Prior to the game on Tuesday at PNC Park, Hurdle said what McDonald needed to focus on in order to bounce back was command. Just better overall command of all of his pitches.
“We shared our thoughts with him,” Hurdle said. “There’s going to be challenges throughout a young player’s development. To have the first half that he’s had, then come into the second half, you want to try and add more, try and be more aggressive with your fastball, more fine with your breaking ball.”
“In James’ case, much like what we did with Erik [Bedard], he’s just got to get back to that feeling he had early. Where there’s confidence, there’s confection, there’s commitment to every pitch he’s throwing.”
Over his first four innings tonight, it looked as if the first half of the season McDonald was on the mound.
After getting his first batter of the game looking on a 1-2 curve, Starlin Castro took the very next pitch for a solo-shot into the right-center field seats. McDonald stayed aggressive and retired his next two straight, including Alfonso Soriano swinging for his second punchout of the frame. Since allowing the long ball, McDonald retired 11 straight and whiffed four during that span. He took the mound in the fifth very efficient at just 46 pitches — just 11 for balls. But the right-hander struggled with his command in the fifth.
After getting a fly out, McDonald issued his first walk of the game.

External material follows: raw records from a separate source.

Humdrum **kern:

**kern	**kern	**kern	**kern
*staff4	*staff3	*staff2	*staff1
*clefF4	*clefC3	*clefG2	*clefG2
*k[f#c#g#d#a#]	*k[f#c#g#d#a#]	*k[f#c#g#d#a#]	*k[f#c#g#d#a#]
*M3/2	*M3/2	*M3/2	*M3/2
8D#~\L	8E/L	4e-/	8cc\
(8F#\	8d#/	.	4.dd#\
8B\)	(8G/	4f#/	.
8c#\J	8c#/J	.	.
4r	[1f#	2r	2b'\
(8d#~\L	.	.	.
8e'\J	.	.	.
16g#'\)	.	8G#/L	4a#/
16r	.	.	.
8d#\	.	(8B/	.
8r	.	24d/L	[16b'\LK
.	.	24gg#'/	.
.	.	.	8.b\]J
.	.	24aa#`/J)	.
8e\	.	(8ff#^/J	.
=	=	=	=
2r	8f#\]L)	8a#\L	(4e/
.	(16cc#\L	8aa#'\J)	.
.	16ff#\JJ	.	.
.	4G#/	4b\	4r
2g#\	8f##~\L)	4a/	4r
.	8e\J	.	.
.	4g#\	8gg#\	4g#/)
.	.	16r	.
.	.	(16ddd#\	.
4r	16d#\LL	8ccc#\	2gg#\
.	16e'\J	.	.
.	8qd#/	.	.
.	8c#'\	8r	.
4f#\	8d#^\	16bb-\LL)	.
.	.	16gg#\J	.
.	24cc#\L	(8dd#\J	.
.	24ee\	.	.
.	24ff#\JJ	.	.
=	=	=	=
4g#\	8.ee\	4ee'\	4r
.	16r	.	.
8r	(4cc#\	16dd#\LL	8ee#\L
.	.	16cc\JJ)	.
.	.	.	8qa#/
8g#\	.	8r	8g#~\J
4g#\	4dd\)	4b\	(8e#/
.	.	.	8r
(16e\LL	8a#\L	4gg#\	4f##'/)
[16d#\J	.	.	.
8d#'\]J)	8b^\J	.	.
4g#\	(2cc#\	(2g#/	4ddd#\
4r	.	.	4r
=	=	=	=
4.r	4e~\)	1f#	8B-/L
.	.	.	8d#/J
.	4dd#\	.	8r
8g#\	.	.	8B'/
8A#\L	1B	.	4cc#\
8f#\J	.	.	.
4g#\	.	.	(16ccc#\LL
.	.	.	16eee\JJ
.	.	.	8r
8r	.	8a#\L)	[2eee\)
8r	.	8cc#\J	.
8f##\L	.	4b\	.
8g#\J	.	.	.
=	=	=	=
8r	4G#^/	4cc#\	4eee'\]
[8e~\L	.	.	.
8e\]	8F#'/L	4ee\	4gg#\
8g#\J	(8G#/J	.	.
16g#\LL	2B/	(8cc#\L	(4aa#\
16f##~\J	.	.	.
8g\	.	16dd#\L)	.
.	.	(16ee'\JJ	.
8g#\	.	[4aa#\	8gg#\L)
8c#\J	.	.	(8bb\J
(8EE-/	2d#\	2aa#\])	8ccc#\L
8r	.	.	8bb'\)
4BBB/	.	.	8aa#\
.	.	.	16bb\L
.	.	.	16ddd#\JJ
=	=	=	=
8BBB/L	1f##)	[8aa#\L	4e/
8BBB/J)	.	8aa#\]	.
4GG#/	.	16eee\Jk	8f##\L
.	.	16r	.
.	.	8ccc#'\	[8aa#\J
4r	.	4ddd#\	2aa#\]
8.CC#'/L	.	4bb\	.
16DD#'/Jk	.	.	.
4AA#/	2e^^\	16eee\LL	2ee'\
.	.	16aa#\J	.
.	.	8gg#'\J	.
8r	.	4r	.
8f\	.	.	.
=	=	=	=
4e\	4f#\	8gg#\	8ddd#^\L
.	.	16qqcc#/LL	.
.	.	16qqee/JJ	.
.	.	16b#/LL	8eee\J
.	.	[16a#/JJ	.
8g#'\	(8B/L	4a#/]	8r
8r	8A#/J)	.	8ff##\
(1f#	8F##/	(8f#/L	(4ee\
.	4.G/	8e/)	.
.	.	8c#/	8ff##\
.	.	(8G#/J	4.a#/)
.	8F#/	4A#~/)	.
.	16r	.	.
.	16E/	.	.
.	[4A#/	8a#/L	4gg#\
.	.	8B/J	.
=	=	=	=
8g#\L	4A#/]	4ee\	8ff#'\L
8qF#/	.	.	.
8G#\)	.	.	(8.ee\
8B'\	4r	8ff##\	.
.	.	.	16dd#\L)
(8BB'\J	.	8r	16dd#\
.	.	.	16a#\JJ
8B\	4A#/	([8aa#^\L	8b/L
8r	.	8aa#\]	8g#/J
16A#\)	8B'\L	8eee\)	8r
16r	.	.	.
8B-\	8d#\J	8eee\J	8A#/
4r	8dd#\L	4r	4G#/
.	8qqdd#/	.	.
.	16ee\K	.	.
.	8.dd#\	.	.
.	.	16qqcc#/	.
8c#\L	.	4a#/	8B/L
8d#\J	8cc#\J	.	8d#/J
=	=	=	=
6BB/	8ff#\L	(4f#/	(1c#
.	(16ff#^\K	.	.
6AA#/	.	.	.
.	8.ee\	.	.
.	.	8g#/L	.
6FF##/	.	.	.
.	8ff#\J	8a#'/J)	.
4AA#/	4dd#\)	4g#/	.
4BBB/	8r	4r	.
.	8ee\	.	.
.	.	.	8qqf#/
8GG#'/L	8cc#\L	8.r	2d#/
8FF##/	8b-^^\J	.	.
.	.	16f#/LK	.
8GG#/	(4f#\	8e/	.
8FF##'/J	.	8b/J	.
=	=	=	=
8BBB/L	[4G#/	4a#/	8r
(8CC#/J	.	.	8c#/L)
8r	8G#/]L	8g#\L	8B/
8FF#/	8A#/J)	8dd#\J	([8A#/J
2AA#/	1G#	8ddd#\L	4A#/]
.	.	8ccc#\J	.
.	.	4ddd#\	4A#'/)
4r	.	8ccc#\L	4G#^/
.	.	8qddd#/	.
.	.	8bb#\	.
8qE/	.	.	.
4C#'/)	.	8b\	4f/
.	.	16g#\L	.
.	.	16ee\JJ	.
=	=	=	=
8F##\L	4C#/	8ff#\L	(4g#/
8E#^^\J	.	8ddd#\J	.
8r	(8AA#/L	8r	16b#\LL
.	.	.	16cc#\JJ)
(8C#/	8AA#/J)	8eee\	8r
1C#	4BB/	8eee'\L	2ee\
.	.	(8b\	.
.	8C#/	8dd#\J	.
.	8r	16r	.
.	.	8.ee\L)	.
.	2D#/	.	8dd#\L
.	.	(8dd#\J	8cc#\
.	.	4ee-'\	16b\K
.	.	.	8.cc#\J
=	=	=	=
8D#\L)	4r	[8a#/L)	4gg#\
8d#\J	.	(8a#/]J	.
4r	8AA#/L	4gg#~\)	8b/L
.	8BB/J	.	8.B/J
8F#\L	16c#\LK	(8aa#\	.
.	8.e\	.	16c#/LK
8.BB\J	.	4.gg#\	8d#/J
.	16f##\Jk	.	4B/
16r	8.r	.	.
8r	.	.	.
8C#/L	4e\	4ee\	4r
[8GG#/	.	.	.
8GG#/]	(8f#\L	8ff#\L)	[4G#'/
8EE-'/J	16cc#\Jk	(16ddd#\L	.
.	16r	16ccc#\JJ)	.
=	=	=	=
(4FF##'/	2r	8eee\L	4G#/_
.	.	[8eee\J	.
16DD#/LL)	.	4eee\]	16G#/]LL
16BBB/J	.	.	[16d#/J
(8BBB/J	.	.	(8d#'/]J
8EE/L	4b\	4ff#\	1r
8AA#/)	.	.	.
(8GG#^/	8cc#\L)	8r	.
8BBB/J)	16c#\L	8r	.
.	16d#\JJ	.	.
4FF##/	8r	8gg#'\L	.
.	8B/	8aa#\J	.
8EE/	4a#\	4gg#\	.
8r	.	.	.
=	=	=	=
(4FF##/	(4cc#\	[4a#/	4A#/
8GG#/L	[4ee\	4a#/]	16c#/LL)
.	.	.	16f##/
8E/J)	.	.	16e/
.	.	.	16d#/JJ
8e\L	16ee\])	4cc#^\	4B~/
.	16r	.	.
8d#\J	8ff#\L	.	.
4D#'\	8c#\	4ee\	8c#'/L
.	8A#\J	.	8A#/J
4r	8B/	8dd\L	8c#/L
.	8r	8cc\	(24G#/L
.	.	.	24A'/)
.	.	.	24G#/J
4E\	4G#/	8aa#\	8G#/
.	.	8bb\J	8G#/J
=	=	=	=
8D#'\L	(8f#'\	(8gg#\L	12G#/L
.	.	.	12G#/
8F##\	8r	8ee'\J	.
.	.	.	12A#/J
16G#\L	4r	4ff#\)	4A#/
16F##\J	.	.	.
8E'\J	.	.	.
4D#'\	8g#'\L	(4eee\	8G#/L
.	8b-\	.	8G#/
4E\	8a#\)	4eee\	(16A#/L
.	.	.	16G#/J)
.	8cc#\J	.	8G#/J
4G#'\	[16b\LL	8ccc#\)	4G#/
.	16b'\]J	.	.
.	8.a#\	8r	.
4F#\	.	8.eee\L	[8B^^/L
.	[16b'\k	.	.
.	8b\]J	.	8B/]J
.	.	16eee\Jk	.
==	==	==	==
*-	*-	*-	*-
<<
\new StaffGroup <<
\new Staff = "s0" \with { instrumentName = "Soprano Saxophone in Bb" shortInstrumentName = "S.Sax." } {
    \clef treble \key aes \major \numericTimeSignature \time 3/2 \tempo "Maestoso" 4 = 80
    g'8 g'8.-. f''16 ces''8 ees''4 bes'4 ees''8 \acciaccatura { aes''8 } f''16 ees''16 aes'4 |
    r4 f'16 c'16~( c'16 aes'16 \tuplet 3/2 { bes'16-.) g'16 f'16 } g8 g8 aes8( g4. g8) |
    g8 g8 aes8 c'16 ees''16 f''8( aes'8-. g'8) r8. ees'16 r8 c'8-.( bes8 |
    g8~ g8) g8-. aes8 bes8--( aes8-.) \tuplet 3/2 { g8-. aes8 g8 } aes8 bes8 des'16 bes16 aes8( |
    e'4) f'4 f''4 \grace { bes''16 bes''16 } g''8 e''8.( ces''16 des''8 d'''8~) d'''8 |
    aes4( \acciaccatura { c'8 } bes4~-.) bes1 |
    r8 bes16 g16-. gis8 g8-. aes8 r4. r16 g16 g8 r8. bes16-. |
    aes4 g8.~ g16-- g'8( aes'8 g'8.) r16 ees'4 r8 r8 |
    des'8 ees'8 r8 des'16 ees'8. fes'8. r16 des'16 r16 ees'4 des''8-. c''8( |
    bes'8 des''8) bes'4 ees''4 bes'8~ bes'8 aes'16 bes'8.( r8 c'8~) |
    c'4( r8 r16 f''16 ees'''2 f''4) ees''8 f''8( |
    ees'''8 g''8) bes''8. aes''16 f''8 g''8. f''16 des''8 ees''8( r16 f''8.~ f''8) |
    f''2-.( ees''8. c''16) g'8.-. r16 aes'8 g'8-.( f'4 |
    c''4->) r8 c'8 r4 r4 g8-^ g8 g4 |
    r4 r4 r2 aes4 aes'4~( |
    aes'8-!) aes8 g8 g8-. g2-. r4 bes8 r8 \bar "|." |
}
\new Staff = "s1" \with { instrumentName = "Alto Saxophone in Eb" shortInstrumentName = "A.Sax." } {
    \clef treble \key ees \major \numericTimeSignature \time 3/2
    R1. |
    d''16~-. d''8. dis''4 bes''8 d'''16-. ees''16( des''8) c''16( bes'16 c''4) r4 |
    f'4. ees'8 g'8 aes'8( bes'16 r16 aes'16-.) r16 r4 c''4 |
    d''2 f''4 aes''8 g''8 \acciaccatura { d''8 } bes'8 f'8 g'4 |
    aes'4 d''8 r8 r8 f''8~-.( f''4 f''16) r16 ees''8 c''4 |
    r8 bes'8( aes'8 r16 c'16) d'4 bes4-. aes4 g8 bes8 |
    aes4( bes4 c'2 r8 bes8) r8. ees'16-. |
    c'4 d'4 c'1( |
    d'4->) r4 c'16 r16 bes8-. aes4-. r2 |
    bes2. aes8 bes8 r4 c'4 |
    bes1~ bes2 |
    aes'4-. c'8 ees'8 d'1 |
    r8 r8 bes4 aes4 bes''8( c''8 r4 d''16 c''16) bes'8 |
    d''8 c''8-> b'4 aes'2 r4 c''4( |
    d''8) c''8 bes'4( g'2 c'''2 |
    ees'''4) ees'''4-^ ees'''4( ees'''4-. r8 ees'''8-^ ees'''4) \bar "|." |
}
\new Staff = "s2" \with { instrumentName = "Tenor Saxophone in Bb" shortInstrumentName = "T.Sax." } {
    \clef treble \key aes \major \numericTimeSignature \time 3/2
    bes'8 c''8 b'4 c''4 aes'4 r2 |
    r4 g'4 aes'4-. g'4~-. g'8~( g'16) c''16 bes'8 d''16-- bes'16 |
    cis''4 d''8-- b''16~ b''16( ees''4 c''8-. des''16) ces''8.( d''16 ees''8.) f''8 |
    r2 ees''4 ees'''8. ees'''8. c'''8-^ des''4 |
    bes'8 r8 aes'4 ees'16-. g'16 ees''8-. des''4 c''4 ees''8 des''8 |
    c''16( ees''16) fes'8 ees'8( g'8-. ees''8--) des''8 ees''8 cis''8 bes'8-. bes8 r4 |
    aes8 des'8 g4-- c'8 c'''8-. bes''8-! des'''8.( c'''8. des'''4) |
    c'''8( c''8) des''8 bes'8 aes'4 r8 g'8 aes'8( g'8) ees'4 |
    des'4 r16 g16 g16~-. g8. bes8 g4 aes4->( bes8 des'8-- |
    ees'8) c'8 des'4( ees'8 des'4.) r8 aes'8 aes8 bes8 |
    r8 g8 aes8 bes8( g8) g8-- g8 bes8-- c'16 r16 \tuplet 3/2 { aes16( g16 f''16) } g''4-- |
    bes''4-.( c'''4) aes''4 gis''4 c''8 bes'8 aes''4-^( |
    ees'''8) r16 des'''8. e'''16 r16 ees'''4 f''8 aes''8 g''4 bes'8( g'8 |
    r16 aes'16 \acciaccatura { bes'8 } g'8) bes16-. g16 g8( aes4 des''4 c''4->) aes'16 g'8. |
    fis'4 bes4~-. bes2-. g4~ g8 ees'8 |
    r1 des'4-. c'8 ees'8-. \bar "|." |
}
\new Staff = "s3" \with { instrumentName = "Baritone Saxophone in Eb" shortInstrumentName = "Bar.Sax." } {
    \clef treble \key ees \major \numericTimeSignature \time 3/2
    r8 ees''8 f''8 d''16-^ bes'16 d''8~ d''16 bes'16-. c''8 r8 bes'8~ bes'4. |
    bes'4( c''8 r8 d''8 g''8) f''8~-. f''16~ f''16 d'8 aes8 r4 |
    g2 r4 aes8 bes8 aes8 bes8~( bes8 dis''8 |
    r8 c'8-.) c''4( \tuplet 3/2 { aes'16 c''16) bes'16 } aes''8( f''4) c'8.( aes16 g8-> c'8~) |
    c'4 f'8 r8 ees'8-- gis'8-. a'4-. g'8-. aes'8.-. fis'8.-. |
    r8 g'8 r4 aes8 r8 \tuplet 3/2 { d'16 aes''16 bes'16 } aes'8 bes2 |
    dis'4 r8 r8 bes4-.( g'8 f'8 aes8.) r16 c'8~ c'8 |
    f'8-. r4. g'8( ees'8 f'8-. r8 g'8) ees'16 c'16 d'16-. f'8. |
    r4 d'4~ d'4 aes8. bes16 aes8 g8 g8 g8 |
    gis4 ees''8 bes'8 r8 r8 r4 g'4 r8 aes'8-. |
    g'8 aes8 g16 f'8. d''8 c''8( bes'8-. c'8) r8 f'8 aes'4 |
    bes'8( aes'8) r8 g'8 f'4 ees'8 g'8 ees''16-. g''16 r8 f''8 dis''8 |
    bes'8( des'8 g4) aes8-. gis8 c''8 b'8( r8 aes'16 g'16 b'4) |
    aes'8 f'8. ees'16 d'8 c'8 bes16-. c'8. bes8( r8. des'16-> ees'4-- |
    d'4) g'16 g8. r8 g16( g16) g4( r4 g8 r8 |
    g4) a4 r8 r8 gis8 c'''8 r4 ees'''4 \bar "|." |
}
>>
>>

A wild pitch pushed the runner to second, but McDonald managed to get a lineout to third for the second out. The club decided to intentionally walk Luis Valbuena to get to Paul Maholm, but the pitcher drew a four pitch walk to load the bases. DeJesus took an 0-1 pitch and ripped a double down the right field line to drive in two runs.
“I feel like I competed,” McDonald said. “The ball came out a lot better than my previous two. It was a loss I can accept and live with…I had pretty decent command. They just hit the ball when they needed to. I went out there and gave everything I had. I had good stuff. They got me today.”
McDonald struggled again in the sixth, allowing Chicago to plate two more runs. Rookie Anthony Rizzo led off the frame with a base knock up the middle. Soriano followed by crushing a 1-1 pitch to left field for a two-run homer.
“Soriano hit a good pitch,” McDonald said. “Castro, it was a bad pitch but he still hit it. It’s not easy just to hit homers. I tip my hat. They hit the ball when they needed to.”
McDonald has allowed at least four runs in each of his last three starts since the All-Star break. During that span, he’s posted a 8.89 ERA. Overall on Tuesday, McDonald allowed five runs on five hits over six innings. He walked three and struck out six while throwing 87 pitches, 57 for strikes.
“He was so much better across the board,” Hurdle said. “Downhill plane with his fastball, consistent velocity, breaking ball was better, slider was better. A couple pitches he’d like to have back. I got in the way with the intentional walk. It was so much cleaner. That’s the James that we saw the first half of the season albeit a couple misses. Sometimes they make the same pitches and they don’t get hit. Tonight they were hit. Mistakes were made, they hit, they took advantage of it.”
“Just tried to focus a little bit more,” McDonald said on what he focused on between the two starts. “Worry about being down in the zone a little bit better. The results may not be as good as you see, five runs, but I think I took step forward from my previous two. I went after guys. Had good stuff. It was decent even though the results weren’t there.”